Dataset records:
==============================

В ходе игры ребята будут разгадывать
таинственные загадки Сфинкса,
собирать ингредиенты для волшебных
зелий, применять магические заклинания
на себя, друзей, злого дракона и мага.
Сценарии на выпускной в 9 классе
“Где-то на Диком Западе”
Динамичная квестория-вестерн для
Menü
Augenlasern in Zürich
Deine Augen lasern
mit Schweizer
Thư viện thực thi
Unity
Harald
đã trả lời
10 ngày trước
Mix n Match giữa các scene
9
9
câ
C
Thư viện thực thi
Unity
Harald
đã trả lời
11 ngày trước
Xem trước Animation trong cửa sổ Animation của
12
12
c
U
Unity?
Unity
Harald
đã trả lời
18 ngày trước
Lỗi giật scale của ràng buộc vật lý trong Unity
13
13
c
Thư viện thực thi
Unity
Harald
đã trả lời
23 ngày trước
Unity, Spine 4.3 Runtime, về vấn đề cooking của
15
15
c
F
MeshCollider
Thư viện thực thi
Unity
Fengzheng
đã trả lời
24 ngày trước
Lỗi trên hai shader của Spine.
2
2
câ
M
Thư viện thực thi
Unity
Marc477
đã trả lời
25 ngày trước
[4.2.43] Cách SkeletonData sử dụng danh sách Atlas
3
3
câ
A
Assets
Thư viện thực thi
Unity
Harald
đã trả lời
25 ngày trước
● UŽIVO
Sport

==============================

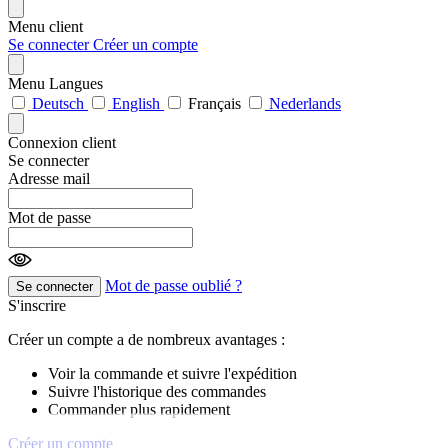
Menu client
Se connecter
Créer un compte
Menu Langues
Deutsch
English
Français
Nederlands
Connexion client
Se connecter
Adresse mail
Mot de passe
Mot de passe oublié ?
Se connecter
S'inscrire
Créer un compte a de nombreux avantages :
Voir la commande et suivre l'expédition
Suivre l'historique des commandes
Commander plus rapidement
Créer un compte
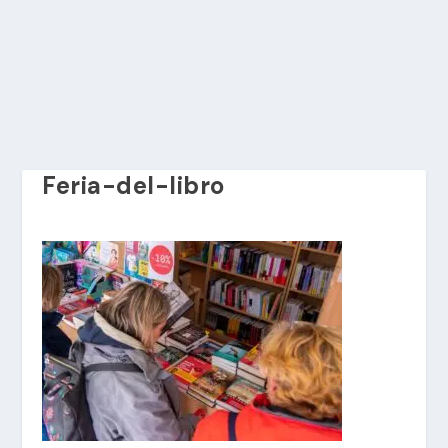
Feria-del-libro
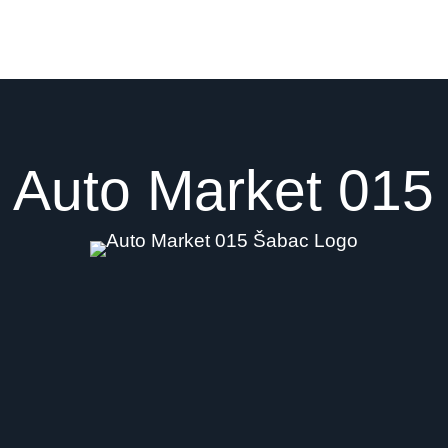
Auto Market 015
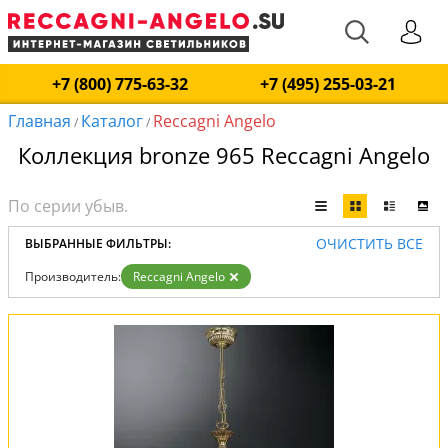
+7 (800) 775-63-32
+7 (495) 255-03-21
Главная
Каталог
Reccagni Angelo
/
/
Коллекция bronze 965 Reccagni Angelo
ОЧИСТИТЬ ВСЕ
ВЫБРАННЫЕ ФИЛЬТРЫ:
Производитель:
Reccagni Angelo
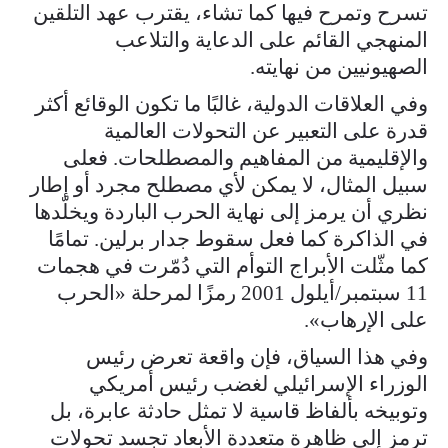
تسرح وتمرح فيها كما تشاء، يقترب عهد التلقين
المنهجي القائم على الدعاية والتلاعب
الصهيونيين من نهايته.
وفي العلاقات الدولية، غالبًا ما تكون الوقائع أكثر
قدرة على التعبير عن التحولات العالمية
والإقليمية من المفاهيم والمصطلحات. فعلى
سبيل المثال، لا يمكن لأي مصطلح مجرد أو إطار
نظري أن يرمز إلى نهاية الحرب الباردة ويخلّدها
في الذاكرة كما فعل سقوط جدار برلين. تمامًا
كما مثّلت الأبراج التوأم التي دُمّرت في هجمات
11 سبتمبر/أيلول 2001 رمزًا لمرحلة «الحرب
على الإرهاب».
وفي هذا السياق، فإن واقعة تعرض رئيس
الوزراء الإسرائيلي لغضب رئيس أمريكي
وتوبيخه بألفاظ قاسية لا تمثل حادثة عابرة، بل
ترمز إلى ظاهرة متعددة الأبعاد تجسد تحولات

==============================

Task: Work out how many lines in this material contain the string "الحرب", and give that number alone.

The completed task: 2